The overwhelming nature of social media to-day can be boring, particularly to people who don't know a lot about it, like the makers of 2017's The Circle. An adaptation of a more insightful novel by Dave Eggers, the film plays like the recording of someone's nightmare about the Internet in 2005, re-edited to avoid offending Apple and people who abstain from sex. A few decent performances, notably by Karen Gillan and Bill Paxton (in his final role), couldn't save the film, particularly when leads Emma Watson and Tom Hanks are unconvincing.

Mae Holland (Watson) is an average young woman who's pleased when her old college friend, Annie (Gillan), uses her clout to get her a job at The Circle, a big tech company that's sort of like Apple merged with Google, Facebook, and Twitter. Headed by a trio called The Three Wise Men in Eggers' novel, played in the movie by Tom Hanks, Patton Oswalt, and John Boyega, the company presides over a version of the internet several corporations have apparently convinced some people exists, where hackers are obsolete, trolls are easily disposed of, and the whole frontier is an easily tameable, virgin territory vulnerable to the machinations of a single big coordinated entity.
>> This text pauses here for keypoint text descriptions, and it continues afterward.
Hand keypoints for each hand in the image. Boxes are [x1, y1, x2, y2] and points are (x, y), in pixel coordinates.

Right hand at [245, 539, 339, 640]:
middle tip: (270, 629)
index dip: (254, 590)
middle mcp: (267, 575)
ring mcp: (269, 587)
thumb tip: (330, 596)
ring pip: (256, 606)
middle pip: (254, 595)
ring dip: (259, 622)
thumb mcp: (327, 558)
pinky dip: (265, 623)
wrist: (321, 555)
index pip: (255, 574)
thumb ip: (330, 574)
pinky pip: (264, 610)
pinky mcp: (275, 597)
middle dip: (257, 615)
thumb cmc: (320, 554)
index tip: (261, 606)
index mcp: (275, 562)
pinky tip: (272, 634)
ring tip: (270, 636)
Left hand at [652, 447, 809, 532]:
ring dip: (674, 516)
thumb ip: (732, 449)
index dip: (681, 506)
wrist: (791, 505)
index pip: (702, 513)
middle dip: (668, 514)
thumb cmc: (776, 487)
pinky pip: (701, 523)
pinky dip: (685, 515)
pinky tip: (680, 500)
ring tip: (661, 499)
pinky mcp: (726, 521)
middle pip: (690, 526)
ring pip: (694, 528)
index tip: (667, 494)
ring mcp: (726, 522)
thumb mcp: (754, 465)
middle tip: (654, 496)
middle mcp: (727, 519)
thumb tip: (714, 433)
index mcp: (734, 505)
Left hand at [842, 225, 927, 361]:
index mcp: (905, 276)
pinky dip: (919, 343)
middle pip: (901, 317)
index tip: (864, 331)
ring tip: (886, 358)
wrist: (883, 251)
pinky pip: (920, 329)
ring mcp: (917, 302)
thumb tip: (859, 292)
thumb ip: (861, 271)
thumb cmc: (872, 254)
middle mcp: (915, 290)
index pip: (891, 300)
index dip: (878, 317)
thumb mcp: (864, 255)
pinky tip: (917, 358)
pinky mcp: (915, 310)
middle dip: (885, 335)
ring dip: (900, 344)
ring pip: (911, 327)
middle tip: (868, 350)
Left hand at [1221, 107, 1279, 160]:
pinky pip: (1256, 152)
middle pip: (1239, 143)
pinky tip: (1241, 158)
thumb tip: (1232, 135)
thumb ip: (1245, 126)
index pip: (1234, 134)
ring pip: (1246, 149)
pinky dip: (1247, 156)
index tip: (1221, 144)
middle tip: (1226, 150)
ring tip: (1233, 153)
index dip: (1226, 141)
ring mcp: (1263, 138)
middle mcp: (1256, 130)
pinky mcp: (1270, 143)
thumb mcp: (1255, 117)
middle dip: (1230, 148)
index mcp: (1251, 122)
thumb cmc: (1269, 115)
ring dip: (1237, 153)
Naturally, the film and the book spend little time focusing on the precise nature of the social media being used, aside from vague indications that it's basically like Twitter mixed with Facebook but everything everyone says on these platforms are shallow wastes of time. Which is fair, that is a big portion of social media, though I've yet to be convinced the fault is in our devices and not in ourselves. I'm obviously not going to agree my own blog, for instance, is tripe because it happens to be published on a form of social media. So maybe I'm biased.
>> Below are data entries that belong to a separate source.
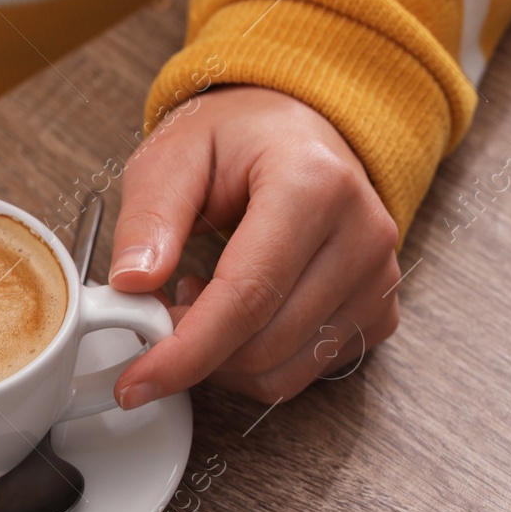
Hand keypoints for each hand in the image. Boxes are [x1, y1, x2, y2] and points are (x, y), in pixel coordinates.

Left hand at [107, 85, 400, 406]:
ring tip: (195, 298)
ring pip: (285, 371)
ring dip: (221, 359)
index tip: (134, 382)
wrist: (295, 130)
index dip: (185, 350)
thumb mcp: (172, 156)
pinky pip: (306, 370)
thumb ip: (149, 219)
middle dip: (193, 351)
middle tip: (153, 310)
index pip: (247, 296)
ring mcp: (379, 278)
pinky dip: (255, 361)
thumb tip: (132, 285)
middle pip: (265, 343)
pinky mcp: (378, 310)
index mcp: (312, 185)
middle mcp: (362, 235)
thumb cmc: (233, 138)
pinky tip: (237, 311)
In the book, Mae is a young woman with an ex-boyfriend who starts sleeping with a man named Francis at The Circle, their relationship one of the things threatened with exposure to the all seeing eye of the social media, and also starts sleeping with a mysterious, off-the-grid man named Kalden, whom Annie teases Mae about in texts that have a subtly urgent undertone because the man cannot be found on The Circle's electronic media. In the movie, Mae's ex-boyfriend Mercer becomes a friend with some possible chemistry, played without a ghost of acting ability by Ellar Coltrane; Francis' whole plot has been removed from the film; and Mae never even thinks about sleeping with the film's version of Kalden. So to any Emma Watson otaku out there, don't worry, she's still pure for you. Well, aside from those magazine photos with the underboob, but still I would recommend not stoning her.

She's also not terribly convincing in this film, possibly because she's saddled with an American accent she can't make convincing for a moment. Fortunately Karen Gillan was allowed to be Scottish and she gives a performance that overshadows Watson so totally it's a little absurd, her emotional breakdown somewhat suggesting the more complex psychological dependency on public opinion rendered in the novel.
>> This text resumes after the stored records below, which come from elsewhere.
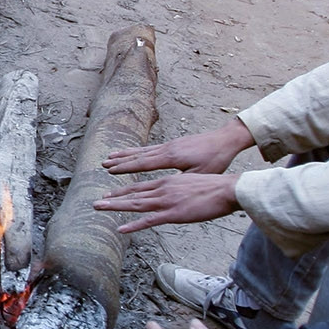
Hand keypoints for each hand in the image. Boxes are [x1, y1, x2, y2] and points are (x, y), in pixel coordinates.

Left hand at [93, 172, 239, 233]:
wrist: (228, 189)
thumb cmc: (216, 188)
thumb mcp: (193, 183)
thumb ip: (180, 190)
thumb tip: (176, 197)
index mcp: (168, 182)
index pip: (141, 186)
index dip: (124, 190)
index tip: (111, 193)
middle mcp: (163, 189)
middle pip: (133, 194)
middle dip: (113, 198)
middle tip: (97, 202)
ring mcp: (167, 201)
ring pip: (135, 204)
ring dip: (116, 207)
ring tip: (99, 208)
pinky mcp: (173, 214)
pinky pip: (148, 221)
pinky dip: (133, 224)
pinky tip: (120, 228)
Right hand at [103, 118, 254, 175]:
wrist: (226, 139)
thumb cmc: (216, 159)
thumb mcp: (201, 174)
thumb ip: (182, 181)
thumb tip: (168, 189)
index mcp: (172, 157)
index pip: (144, 163)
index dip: (126, 168)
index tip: (111, 171)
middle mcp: (167, 149)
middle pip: (138, 156)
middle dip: (120, 161)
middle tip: (103, 165)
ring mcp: (169, 145)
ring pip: (142, 150)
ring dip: (125, 155)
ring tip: (110, 157)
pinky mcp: (173, 144)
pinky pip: (150, 148)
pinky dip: (137, 151)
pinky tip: (132, 154)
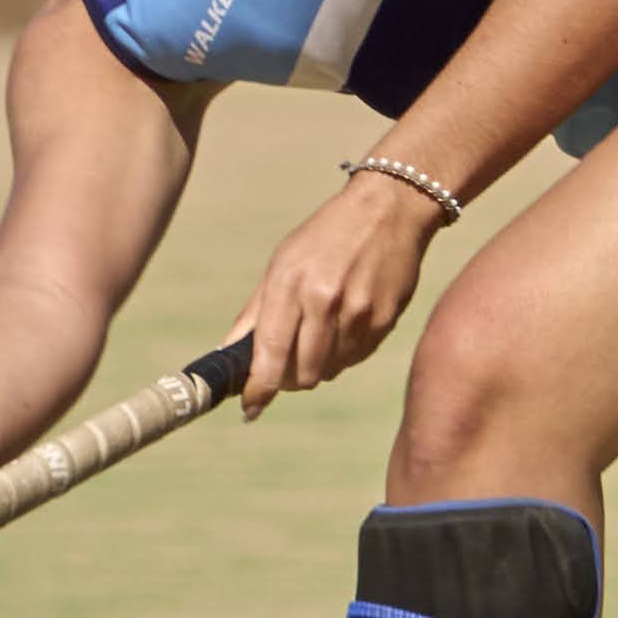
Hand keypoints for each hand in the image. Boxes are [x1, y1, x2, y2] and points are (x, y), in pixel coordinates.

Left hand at [233, 172, 442, 413]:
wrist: (388, 210)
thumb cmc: (326, 235)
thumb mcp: (282, 262)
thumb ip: (256, 312)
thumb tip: (229, 352)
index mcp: (292, 284)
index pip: (271, 353)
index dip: (259, 388)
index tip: (250, 407)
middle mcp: (325, 301)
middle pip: (303, 375)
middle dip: (289, 379)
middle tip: (286, 366)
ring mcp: (359, 313)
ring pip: (330, 371)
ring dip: (318, 366)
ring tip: (319, 333)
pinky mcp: (385, 321)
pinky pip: (355, 359)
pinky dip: (343, 354)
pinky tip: (344, 325)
Hanks as Eamon Bailey, intended as a Steve Jobs type, is another sadly lost opportunity as his argument for transparency of all individuals to all others is a more complex one in the novel that forces one to think about the subject. The film repeats the obvious arguments that such surveillance can make it easier to catch criminals but, partly because of the removal of the Francis subplot, the film lacks the argument that the eyes of social media might provide a greater opportunity of individuals being understood by society.

Of course, the biggest change the film makes is in the ending, which thematically is almost precisely the opposite of what happens in the book, in a way that takes the final tooth out of a satire that wasn't especially biting to begin with. The novel is flawed but has some moments that really shine, the film has about as much life as spackle.